Back in the 1960s, I was in Seattle, Washington, standing in the checkout line of a large store, and the cashier was an American Negro with dark skin. The idea that people should be required to hire someone of dark skin or other, seemingly arbitrary ‘qualification,’ over someone who actually knew how to do the job, but happened to be white, was a relatively new idea in America. And there was picketing going on outside the store, to require that they hire more people with dark skin.
I, and the people with me, were all white. The young woman looked out the window at the picketers, and then at us, and said, “This really upsets me. I got this job several years ago on my own merits, and I really resent that unqualified people believe that they should be ‘given’ a job just because of their skin color.”
I think I see both sides of the coin. But in America, especially back in those days, I agree that we needed some sort of way to get people of different color to mingle. It’s so much easier to hate someone, when you don’t know anything about them. And in those days, a lot of people were denied jobs. A lot of people of color, were more qualified than the white person hired. But for far too many the attitude was, “Well, I’m sure not going to hire a damn (insert pejorative here)!”
It doesn’t matter who was, or still is, on your hate list, Jews, Blacks, Irish, Italians, Baptists, Gays, Catholics, people that wear a turban, Down’s Syndrome, overweight people, we didn’t really play well with others. In my humble opinion, far too many of us still don’t. But, we’ve come a long way in my lifetime.
For example, in employment, my question would, “Can you do the job well?” Not what gender are you? Or what religion are you? Or what color is your skin? Or what country do you originally come from? Or do you prefer boys or girls? Or how much money do you have? And so on.
Actually, it is nice to know how much money your friends have. I’ve discovered over the years that having very rich friends can have advantages. <wink>
But, some very dear friends don’t have two nickels to rub together. And they are certainly still wonderful people. (In case the word ‘nickel’ is confusing to my non-American friends, it used to be a common coin worth 1/20 of a US dollar. It was made from the metal nickel, in the beginning. That was before the value of the US dollar got so low, that the scrap value of the metal used for common US coins, was more than the face value of the coin. So, they had to change to coins that were less expensive to manufacture.)

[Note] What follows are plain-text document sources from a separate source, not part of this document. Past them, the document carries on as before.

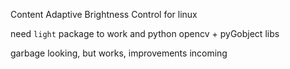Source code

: Content Adaptive Brightness Control for linux

need `light` package to work and python opencv + pyGobject libs

garbage looking, but works, improvements incoming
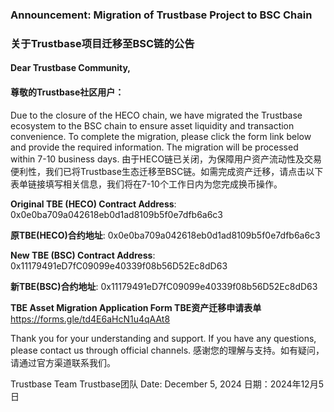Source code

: ### Announcement: Migration of Trustbase Project to BSC Chain
### 关于Trustbase项目迁移至BSC链的公告

#### Dear Trustbase Community,
#### 尊敬的Trustbase社区用户：

Due to the closure of the HECO chain, we have migrated the Trustbase ecosystem to the BSC chain to ensure asset liquidity and transaction convenience. To complete the migration, please click the form link below and provide the required information. The migration will be processed within 7-10 business days.
由于HECO链已关闭，为保障用户资产流动性及交易便利性，我们已将Trustbase生态迁移至BSC链。如需完成资产迁移，请点击以下表单链接填写相关信息，我们将在7-10个工作日内为您完成换币操作。

**Original TBE (HECO) Contract Address**: 0x0e0ba709a042618eb0d1ad8109b5f0e7dfb6a6c3

**原TBE(HECO)合约地址**: 0x0e0ba709a042618eb0d1ad8109b5f0e7dfb6a6c3

**New TBE (BSC) Contract Address**: 0x11179491eD7fC09099e40339f08b56D52Ec8dD63

**新TBE(BSC)合约地址**: 0x11179491eD7fC09099e40339f08b56D52Ec8dD63

**TBE Asset Migration Application Form
TBE资产迁移申请表单**
https://forms.gle/td4E6aHcN1u4qAAt8

Thank you for your understanding and support. If you have any questions, please contact us through official channels.
感谢您的理解与支持。如有疑问，请通过官方渠道联系我们。

Trustbase Team
Trustbase团队
Date: December 5, 2024
日期：2024年12月5日

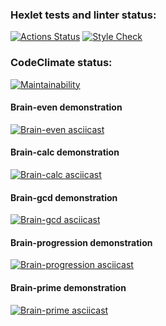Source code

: ### Hexlet tests and linter status:
[![Actions Status](https://github.com/RiaRiver/frontend-project-lvl1/workflows/hexlet-check/badge.svg)](https://github.com/RiaRiver/frontend-project-lvl1/actions)
[![Style Check](https://github.com/RiaRiver/frontend-project-lvl1/actions/workflows/style-check.yml/badge.svg)](https://github.com/RiaRiver/frontend-project-lvl1/actions/workflows/style-check.yml)

### CodeClimate status:
[![Maintainability](https://api.codeclimate.com/v1/badges/3b1767f2b4d6f9679d89/maintainability)](https://codeclimate.com/github/RiaRiver/frontend-project-lvl1/maintainability)

#### Brain-even demonstration
[![Brain-even asciicast](https://asciinema.org/a/ugDNuFWHYm00YuGcNarEGkfwo.svg)](https://asciinema.org/a/ugDNuFWHYm00YuGcNarEGkfwo)

#### Brain-calc demonstration
[![Brain-calc asciicast](https://asciinema.org/a/CkEZG0ZgR0dzAdk3IUJQBKlHG.svg)](https://asciinema.org/a/CkEZG0ZgR0dzAdk3IUJQBKlHG)

#### Brain-gcd demonstration
[![Brain-gcd asciicast](https://asciinema.org/a/W0wbU4xsrNuaQn2aK8O62xSFt.svg)](https://asciinema.org/a/W0wbU4xsrNuaQn2aK8O62xSFt)

#### Brain-progression demonstration
[![Brain-progression asciicast](https://asciinema.org/a/A9jFUfn6a2JN3pWKbC9r7ISSL.svg)](https://asciinema.org/a/A9jFUfn6a2JN3pWKbC9r7ISSL)

#### Brain-prime demonstration
[![Brain-prime asciicast](https://asciinema.org/a/s3CafzLh9Nr7ZZ1uCIOwwfwq6.svg)](https://asciinema.org/a/s3CafzLh9Nr7ZZ1uCIOwwfwq6)
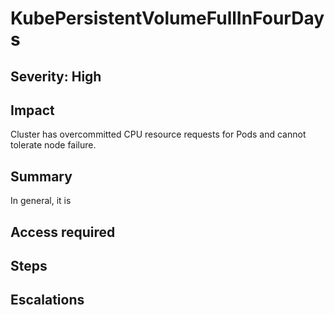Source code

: # KubePersistentVolumeFullInFourDays

## Severity: High

## Impact

Cluster has overcommitted CPU resource requests for Pods and cannot tolerate node failure.

## Summary

In general, it is 

## Access required

## Steps

## Escalations
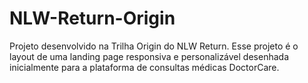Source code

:# NLW-Return-Origin
Projeto desenvolvido na Trilha Origin do NLW Return.  Esse projeto é o layout de uma landing page responsiva e personalizável desenhada inicialmente para a plataforma de consultas médicas DoctorCare.
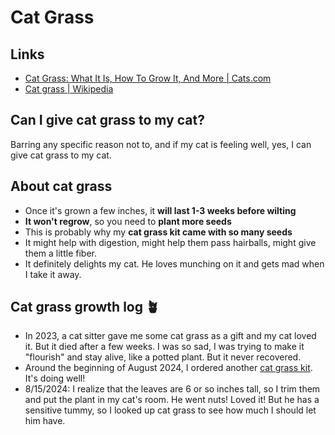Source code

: # Cat Grass 

## Links 

- [Cat Grass: What It Is, How To Grow It, And More | Cats.com](https://cats.com/cat-grass)
- [Cat grass | Wikipedia](https://en.wikipedia.org/wiki/Cat_grass)

## Can I give cat grass to my cat?

Barring any specific reason not to, and if my cat is feeling well, yes, I can give cat grass to my cat. 

## About cat grass 

- Once it's grown a few inches, it **will last 1-3 weeks before wilting**
- **It won't regrow**, so you need to **plant more seeds**
- This is probably why my **cat grass kit came with so many seeds**
- It might help with digestion, might help them pass hairballs, might give them a little fiber.
- It definitely delights my cat. He loves munching on it and gets mad when I take it away. 

## Cat grass growth log 🪴

- In 2023, a cat sitter gave me some cat grass as a gift and my cat loved it. But it died after a few weeks. I was so sad, I was trying to make it "flourish" and stay alive, like a potted plant. But it never recovered. 
- Around the beginning of August 2024, I ordered another [cat grass kit](https://www.chewy.com/smartcat-kittys-garden/dp/49066). It's doing well!
- 8/15/2024: I realize that the leaves are 6 or so inches tall, so I trim them and put the plant in my cat's room. He went nuts! Loved it! But he has a sensitive tummy, so I looked up cat grass to see how much I should let him have.  
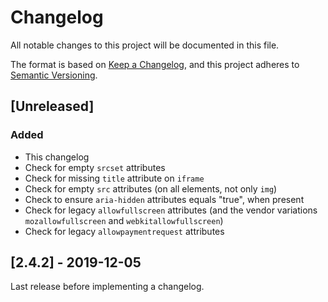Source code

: # Changelog

All notable changes to this project will be documented in this file.

The format is based on [Keep a Changelog](https://keepachangelog.com/en/1.0.0/),
and this project adheres to [Semantic Versioning](https://semver.org/spec/v2.0.0.html).

<!--
Guidelines:

1. Group changes to describe their impact on the project, as follows:
   - `Added` for new features.
   - `Changed` for changes in existing functionality.
   - `Deprecated` for once-stable features removed in upcoming releases.
   - `Fixed` for any bug fixes.
   - `Removed` for deprecated features removed in this release.
   - `Security` to invite users to upgrade in case of vulnerabilities.

2. Mark breaking items using: **Breaking** 💥
-->

## [Unreleased]

### Added

- This changelog
- Check for empty `srcset` attributes
- Check for missing `title` attribute on `iframe`
- Check for empty `src` attributes (on all elements, not only `img`)
- Check to ensure `aria-hidden` attributes equals "true", when present
- Check for legacy `allowfullscreen` attributes (and the vendor variations `mozallowfullscreen` and `webkitallowfullscreen`)
- Check for legacy `allowpaymentrequest` attributes

## [2.4.2] - 2019-12-05

Last release before implementing a changelog.
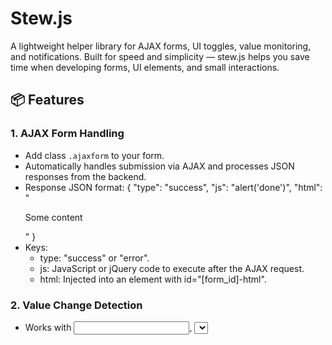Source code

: # Stew.js

A lightweight helper library for AJAX forms, UI toggles, value monitoring, and notifications.
Built for speed and simplicity — stew.js helps you save time when developing forms, UI elements, and small interactions.

## 📦 Features

### 1. AJAX Form Handling
- Add class `.ajaxform` to your form.
- Automatically handles submission via AJAX and processes JSON responses from the backend.
- Response JSON format:
  {
    "type": "success",
    "js": "alert('done')",
    "html": "<p>Some content</p>"
  }
- Keys:
  - type: "success" or "error".
  - js: JavaScript or jQuery code to execute after the AJAX request.
  - html: Injected into an element with id="[form_id]-html".

### 2. Value Change Detection
- Works with <input>, <select>, and <textarea> elements.
- Show/hide a submit button when value changes from default.
- Required attributes:
  - button: Selector for the button (e.g. #saveBtn or .saveBtn).
  - default_value: Original value to compare against.
- Optional:
  - new-js: JS code to run when value changes from default.
  - default-js: JS code to run when value returns to default.

### 3. UI Toggles
- Elements with `.sw-toggle` can animate another element in/out of view.
- Attributes:
  - sw-condition: Condition to check before enabling.
  - sw-transition: Transition time in seconds.
  - sw-animate: Animation style (fromright, fromleft).
  - sw-display: Selector for the element to toggle.
  - sw-init-js: JS to run on initialization.
  - sw-active-js: JS to run when element becomes active.
  - sw-inactive-js: JS to run when element becomes inactive.

### 4. Toast Notifications
- Simple alerts that fade after a set time.
- Syntax:
  toast("Hello World", 3000, "black", "white");
  - message: The text to display.
  - duration: Time in milliseconds (default 3000).
  - backgroundColor: Default "rgba(0,0,0,0.64)".
  - textColor: Default "white".

### 5. Slide-in Notifications
- Rich notifications with title, icon, and link.
- Syntax:
  notify("Message body", "Title", "icon.png", "https://example.com", 5000, "white");
  - text: Body message.
  - title: Heading text.
  - icon: Image URL.
  - link: Clickable link.
  - notifyDuration: Auto-dismiss time in ms (default 0 = stays until dismissed).
  - backgroundColor: Background color for notification.

## 🚀 Getting Started

### Installation
Download stew.js and include it after jQuery in your HTML:
<script src="https://code.jquery.com/jquery-3.6.0.min.js"></script>
<script src="stew.js"></script>

### Example Usage
<form class="ajaxform" action="/submit.php" method="post">
    <input type="text" name="username" default_value="John" button="#saveBtn" new-js="console.log('changed')" default-js="console.log('reset')">
    <button type="submit" id="saveBtn" style="display:none;">Save</button>
</form>

<script>
    toast("Welcome!", 2000);
    notify("You have a new message", "Inbox", "icon.png", "/messages", 4000);
</script>

## 📄 License

MIT License

Copyright (c) 2020 Fejiro Eni

Permission is hereby granted, free of charge, to any person obtaining a copy
of this software and associated documentation files (the "Software"), to deal
in the Software without restriction, including without limitation the rights
to use, copy, modify, merge, publish, distribute, sublicense, and/or sell
copies of the Software, and to permit persons to whom the Software is
furnished to do so, subject to the following conditions:



## ✍ Author

- Fejiro Eni
- Twitter: None
- Website: [Fejiro Eni](https://fejiro-eni.github.io/)

## 💡 Notes

- Stew.js depends on jQuery.
- For best results, include stew.css for additional animations/styles.
- This library is intentionally minimal — extend it for your own needs.
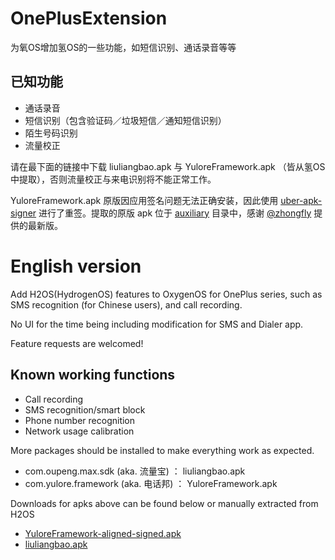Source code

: # OnePlusExtension

为氧OS增加氢OS的一些功能，如短信识别、通话录音等等

## 已知功能

- 通话录音
- 短信识别（包含验证码／垃圾短信／通知短信识别）
- 陌生号码识别
- 流量校正

请在最下面的链接中下载 liuliangbao.apk 与 YuloreFramework.apk （皆从氢OS中提取），否则流量校正与来电识别将不能正常工作。

YuloreFramework.apk 原版因应用签名问题无法正确安装，因此使用 [uber-apk-signer](//github.com/patrickfav/uber-apk-signer) 进行了重签。提取的原版 apk 位于 [auxiliary](/auxiliary) 目录中，感谢 [@zhongfly](//github.com/zhongfly) 提供的最新版。

# English version

Add H2OS(HydrogenOS) features to OxygenOS for OnePlus series, such as SMS recognition (for Chinese users), and call recording.

No UI for the time being including modification for SMS and Dialer app. 

Feature requests are welcomed!

## Known working functions
- Call recording
- SMS recognition/smart block
- Phone number recognition
- Network usage calibration


More packages should be installed to make everything work as expected.
- com.oupeng.max.sdk (aka. 流量宝) ： liuliangbao.apk
- com.yulore.framework (aka. 电话邦) ： YuloreFramework.apk

Downloads for apks above can be found below or manually extracted from H2OS

- [YuloreFramework-aligned-signed.apk](auxiliary/YuloreFramework-aligned-signed.apk?raw=true)
- [liuliangbao.apk](auxiliary/liuliangbao.apk?raw=true)
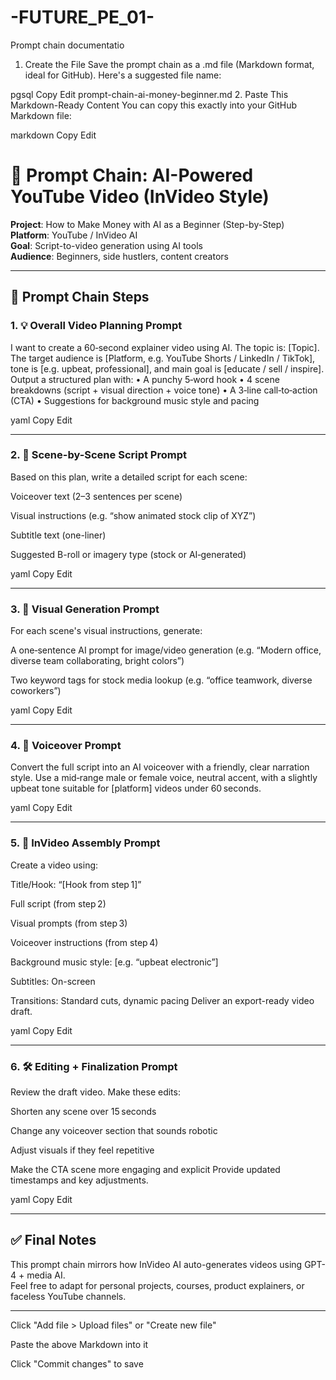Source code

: # -FUTURE_PE_01-
Prompt chain documentatio
1. Create the File
Save the prompt chain as a .md file (Markdown format, ideal for GitHub).
Here's a suggested file name:

pgsql
Copy
Edit
prompt-chain-ai-money-beginner.md
2. Paste This Markdown-Ready Content
You can copy this exactly into your GitHub Markdown file:

markdown
Copy
Edit
# 🧠 Prompt Chain: AI-Powered YouTube Video (InVideo Style)

**Project**: How to Make Money with AI as a Beginner (Step-by-Step)  
**Platform**: YouTube / InVideo AI  
**Goal**: Script-to-video generation using AI tools  
**Audience**: Beginners, side hustlers, content creators

---

## 🔗 Prompt Chain Steps

### 1. 💡 Overall Video Planning Prompt
I want to create a 60‑second explainer video using AI. The topic is: [Topic]. The target audience is [Platform, e.g. YouTube Shorts / LinkedIn / TikTok], tone is [e.g. upbeat, professional], and main goal is [educate / sell / inspire]. Output a structured plan with:
• A punchy 5‑word hook
• 4 scene breakdowns (script + visual direction + voice tone)
• A 3‑line call‑to‑action (CTA)
• Suggestions for background music style and pacing

yaml
Copy
Edit

---

### 2. 📝 Scene-by-Scene Script Prompt
Based on this plan, write a detailed script for each scene:

Voiceover text (2–3 sentences per scene)

Visual instructions (e.g. “show animated stock clip of XYZ”)

Subtitle text (one-liner)

Suggested B-roll or imagery type (stock or AI‑generated)

yaml
Copy
Edit

---

### 3. 🎨 Visual Generation Prompt
For each scene's visual instructions, generate:

A one‑sentence AI prompt for image/video generation (e.g. “Modern office, diverse team collaborating, bright colors”)

Two keyword tags for stock media lookup (e.g. “office teamwork, diverse coworkers”)

yaml
Copy
Edit

---

### 4. 🎤 Voiceover Prompt
Convert the full script into an AI voiceover with a friendly, clear narration style. Use a mid‑range male or female voice, neutral accent, with a slightly upbeat tone suitable for [platform] videos under 60 seconds.

yaml
Copy
Edit

---

### 5. 🧩 InVideo Assembly Prompt
Create a video using:

Title/Hook: “[Hook from step 1]”

Full script (from step 2)

Visual prompts (from step 3)

Voiceover instructions (from step 4)

Background music style: [e.g. “upbeat electronic”]

Subtitles: On-screen

Transitions: Standard cuts, dynamic pacing
Deliver an export-ready video draft.

yaml
Copy
Edit

---

### 6. 🛠️ Editing + Finalization Prompt
Review the draft video. Make these edits:

Shorten any scene over 15 seconds

Change any voiceover section that sounds robotic

Adjust visuals if they feel repetitive

Make the CTA scene more engaging and explicit
Provide updated timestamps and key adjustments.

yaml
Copy
Edit

---

## ✅ Final Notes

This prompt chain mirrors how InVideo AI auto-generates videos using GPT-4 + media AI.  
Feel free to adapt for personal projects, courses, product explainers, or faceless YouTube channels.

---



Click "Add file > Upload files" or "Create new file"

Paste the above Markdown into it

Click "Commit changes" to save
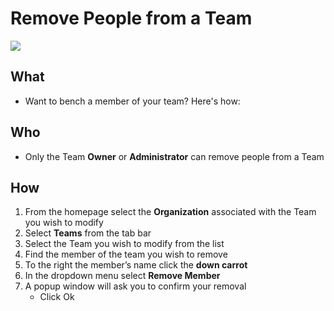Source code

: # Remove People from a Team

![](../../assets/gifs/team-member-remove.gif)
 
## What 

* Want to bench a member of your team? Here's how: 

## Who 

* Only the Team **Owner** or **Administrator** can remove people from a Team 

## How 

1. From the homepage select the **Organization** associated with the Team you wish to modify
2. Select **Teams** from the tab bar 
3. Select the Team you wish to modify from the list 
4. Find the member of the team you wish to remove 
5. To the right the member’s name click the **down carrot** 
6. In the dropdown menu select **Remove Member** 
7. A popup window will ask you to confirm your removal 
    * Click Ok  
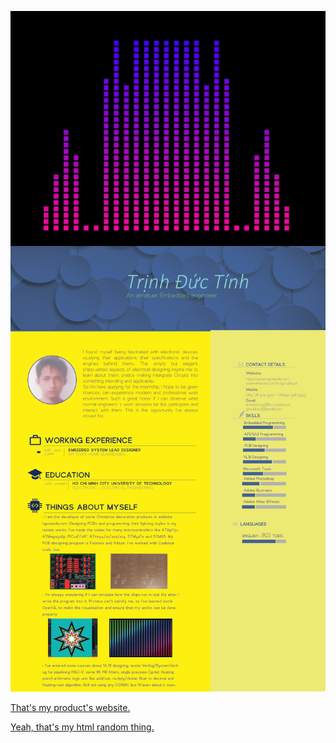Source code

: 

<a href="/BlogPostAssets/video/Untitled.mp4" title="Link Title"><img src="/BlogPostAssets/video/Capture.png"  style="float: left; margin-right: 10px;"/></a>



![](0001.jpg)

[That's my product's website.](http://ngoisaola.com)

[Yeah, that's my html random thing.](https://groutlloyd.github.io/Portfolio.html)

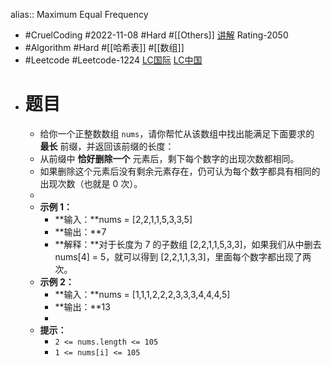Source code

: alias:: Maximum Equal Frequency

- #CruelCoding #2022-11-08 #Hard #[[Others]] [讲解](https://youtu.be/xs4oc3icbgE) Rating-2050
- #Algorithm #Hard #[[哈希表]] #[[数组]]
- #Leetcode #Leetcode-1224 [LC国际](https://leetcode.com/problems/maximum-equal-frequency/) [LC中国](https://leetcode.cn/problems/maximum-equal-frequency/)
- # 题目
	- 给你一个正整数数组 `nums`，请你帮忙从该数组中找出能满足下面要求的 **最长** 前缀，并返回该前缀的长度：
	- 从前缀中 **恰好删除一个** 元素后，剩下每个数字的出现次数都相同。
	- 如果删除这个元素后没有剩余元素存在，仍可认为每个数字都具有相同的出现次数（也就是 0 次）。
	-
	- **示例 1：**
		- **输入：**nums = [2,2,1,1,5,3,3,5]
		- **输出：**7
		- **解释：**对于长度为 7 的子数组 [2,2,1,1,5,3,3]，如果我们从中删去 nums[4] = 5，就可以得到 [2,2,1,1,3,3]，里面每个数字都出现了两次。
	- **示例 2：**
		- **输入：**nums = [1,1,1,2,2,2,3,3,3,4,4,4,5]
		- **输出：**13
		-
	- **提示：**
		- `2 <= nums.length <= 105`
		- `1 <= nums[i] <= 105`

But anyway, a friend told me about this nice TED video, and below is a link to a text version. The Internet here in the Marina is not very good, so usually I prefer text to video, only because it is so much faster to download.
If you have spare time and a good Internet connection, have a look at this catalog of TED programs:
The weather in Finike has been very nice this winter, on average. Although, I think the farmers could have used a lot more rain. The snowcapped mountains that you can see from the marina, often had large bare spots, that I’ve never seen before during the winter months.
I really enjoy sunny weather, but I understand that life as we know it, does require a certain amount of water. I hope it all goes well.